EXERCISE TASK — Copy out word for word every line of the rows below, from the line containing "On Sunday, is" down to the line containing "5:15 PM -- neither: a", with both of those lines included.

Dataset excerpts
<<<<

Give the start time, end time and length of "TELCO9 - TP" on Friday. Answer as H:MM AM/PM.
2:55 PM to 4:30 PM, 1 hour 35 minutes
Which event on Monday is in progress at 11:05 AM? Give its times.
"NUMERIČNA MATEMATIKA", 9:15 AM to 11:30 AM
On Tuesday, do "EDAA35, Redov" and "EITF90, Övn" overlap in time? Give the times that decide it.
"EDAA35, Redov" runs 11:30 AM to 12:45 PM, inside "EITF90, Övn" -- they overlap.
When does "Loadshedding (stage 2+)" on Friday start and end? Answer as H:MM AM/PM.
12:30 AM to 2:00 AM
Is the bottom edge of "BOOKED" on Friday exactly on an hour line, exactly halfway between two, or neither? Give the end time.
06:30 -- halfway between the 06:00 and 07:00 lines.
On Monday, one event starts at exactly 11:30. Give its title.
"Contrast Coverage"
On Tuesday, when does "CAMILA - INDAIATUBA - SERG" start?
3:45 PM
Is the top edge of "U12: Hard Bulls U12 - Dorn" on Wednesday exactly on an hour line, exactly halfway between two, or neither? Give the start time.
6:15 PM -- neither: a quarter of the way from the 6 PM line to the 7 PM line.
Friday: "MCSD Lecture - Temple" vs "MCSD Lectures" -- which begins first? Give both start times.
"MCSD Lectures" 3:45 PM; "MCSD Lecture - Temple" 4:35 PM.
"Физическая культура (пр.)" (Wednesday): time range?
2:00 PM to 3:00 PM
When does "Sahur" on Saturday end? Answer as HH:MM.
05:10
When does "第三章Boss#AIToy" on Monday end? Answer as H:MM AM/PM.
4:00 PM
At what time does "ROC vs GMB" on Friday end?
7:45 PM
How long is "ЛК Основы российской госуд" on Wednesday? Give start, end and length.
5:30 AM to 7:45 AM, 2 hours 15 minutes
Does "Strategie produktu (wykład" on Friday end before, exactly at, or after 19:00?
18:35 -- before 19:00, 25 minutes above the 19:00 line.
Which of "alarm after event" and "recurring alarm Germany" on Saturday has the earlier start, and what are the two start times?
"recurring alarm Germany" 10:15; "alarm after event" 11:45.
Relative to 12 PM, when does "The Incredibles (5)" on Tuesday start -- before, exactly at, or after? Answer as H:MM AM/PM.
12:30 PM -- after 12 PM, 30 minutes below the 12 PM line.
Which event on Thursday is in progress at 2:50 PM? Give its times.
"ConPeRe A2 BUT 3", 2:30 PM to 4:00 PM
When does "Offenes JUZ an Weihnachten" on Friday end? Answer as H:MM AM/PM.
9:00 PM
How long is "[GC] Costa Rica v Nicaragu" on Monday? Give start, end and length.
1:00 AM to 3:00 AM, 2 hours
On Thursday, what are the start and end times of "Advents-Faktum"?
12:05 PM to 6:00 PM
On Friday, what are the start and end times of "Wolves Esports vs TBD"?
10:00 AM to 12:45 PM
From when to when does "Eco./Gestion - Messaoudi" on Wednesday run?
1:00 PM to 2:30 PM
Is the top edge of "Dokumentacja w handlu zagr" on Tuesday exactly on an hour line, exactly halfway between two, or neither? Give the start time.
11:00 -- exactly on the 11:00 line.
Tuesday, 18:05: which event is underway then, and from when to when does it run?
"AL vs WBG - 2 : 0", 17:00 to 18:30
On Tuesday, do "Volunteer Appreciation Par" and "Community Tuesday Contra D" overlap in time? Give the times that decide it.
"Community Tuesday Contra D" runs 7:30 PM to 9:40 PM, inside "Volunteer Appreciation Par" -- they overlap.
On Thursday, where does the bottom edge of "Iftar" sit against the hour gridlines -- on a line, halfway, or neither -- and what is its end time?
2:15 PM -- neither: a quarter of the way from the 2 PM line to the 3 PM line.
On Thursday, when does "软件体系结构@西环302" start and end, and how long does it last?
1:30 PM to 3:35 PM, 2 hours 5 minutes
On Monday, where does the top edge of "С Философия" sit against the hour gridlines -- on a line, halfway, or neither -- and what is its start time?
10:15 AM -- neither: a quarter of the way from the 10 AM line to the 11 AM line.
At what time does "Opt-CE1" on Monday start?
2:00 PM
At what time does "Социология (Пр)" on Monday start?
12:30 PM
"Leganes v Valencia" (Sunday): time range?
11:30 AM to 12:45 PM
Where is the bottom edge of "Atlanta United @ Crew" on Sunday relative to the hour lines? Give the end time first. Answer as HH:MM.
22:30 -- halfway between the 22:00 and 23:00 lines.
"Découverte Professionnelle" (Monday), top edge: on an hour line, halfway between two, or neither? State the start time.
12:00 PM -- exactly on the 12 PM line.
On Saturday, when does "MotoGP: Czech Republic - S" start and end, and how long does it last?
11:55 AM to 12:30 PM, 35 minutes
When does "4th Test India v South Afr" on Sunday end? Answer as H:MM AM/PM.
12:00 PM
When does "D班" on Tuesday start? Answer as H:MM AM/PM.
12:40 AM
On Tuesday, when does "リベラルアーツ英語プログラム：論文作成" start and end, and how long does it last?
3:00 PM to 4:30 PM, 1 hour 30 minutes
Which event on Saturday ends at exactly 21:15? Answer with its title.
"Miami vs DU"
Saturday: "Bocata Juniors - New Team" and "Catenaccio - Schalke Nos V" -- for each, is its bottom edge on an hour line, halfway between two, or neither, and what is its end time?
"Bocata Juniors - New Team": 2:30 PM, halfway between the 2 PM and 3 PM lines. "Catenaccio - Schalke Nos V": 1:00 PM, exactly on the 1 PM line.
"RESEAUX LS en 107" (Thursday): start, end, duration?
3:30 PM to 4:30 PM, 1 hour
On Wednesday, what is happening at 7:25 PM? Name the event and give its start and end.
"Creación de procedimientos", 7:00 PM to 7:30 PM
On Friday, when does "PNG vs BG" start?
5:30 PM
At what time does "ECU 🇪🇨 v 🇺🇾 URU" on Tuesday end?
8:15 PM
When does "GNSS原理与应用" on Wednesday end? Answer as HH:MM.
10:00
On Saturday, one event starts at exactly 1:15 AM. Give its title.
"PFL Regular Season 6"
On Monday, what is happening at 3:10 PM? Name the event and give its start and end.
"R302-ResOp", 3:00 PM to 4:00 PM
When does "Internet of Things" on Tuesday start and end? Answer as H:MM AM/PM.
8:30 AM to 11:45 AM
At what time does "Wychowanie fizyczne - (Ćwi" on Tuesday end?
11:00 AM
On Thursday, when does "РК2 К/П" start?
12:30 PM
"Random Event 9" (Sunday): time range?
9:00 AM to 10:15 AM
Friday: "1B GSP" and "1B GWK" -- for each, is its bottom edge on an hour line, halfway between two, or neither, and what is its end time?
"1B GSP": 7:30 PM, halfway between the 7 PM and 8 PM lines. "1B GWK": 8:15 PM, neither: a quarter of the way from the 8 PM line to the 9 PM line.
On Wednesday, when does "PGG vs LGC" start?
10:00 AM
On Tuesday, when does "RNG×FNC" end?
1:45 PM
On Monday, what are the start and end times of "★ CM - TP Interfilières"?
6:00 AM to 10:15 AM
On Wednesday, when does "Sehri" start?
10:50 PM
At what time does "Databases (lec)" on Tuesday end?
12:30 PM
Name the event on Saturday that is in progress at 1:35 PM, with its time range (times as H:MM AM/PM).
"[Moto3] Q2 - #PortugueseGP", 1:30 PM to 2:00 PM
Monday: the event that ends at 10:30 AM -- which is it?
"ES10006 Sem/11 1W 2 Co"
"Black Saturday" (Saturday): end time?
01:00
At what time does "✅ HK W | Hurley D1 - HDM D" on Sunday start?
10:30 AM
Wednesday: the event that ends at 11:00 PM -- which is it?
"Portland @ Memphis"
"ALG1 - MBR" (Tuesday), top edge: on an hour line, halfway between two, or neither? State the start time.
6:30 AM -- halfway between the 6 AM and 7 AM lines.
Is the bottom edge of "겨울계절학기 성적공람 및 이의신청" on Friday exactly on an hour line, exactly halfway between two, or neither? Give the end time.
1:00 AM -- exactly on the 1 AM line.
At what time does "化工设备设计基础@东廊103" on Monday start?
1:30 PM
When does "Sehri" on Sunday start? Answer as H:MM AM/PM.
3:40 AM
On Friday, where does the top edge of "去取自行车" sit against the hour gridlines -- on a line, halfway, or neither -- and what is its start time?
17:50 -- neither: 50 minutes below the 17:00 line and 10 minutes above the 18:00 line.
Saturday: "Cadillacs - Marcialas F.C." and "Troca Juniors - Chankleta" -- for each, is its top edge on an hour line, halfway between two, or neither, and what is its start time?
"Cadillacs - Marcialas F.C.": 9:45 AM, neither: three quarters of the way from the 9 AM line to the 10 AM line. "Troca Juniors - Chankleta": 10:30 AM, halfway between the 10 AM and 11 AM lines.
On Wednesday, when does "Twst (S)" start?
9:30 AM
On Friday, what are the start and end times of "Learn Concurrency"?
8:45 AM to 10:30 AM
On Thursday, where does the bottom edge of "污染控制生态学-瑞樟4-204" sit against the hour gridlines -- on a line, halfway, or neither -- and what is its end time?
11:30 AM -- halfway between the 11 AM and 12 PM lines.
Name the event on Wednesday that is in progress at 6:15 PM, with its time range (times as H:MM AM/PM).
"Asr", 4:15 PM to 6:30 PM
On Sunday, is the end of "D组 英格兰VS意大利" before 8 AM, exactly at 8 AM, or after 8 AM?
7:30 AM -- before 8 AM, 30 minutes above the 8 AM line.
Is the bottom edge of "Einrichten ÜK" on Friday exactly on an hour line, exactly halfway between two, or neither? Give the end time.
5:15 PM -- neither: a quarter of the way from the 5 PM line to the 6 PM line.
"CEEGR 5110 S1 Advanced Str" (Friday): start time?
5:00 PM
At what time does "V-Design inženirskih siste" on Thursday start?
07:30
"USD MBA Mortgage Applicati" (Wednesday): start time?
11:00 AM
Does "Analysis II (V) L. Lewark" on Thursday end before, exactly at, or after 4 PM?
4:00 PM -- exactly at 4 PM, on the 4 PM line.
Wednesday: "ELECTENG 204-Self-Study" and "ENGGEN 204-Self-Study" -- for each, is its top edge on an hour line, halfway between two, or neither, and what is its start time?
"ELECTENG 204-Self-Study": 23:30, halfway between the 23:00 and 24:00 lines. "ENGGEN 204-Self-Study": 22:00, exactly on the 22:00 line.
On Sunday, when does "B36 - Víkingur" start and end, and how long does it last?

>>>>

WRITTEN ANSWER —
On Sunday, is the end of "D组 英格兰VS意大利" before 8 AM, exactly at 8 AM, or after 8 AM?
7:30 AM -- before 8 AM, 30 minutes above the 8 AM line.
Is the bottom edge of "Einrichten ÜK" on Friday exactly on an hour line, exactly halfway between two, or neither? Give the end time.
5:15 PM -- neither: a quarter of the way from the 5 PM line to the 6 PM line.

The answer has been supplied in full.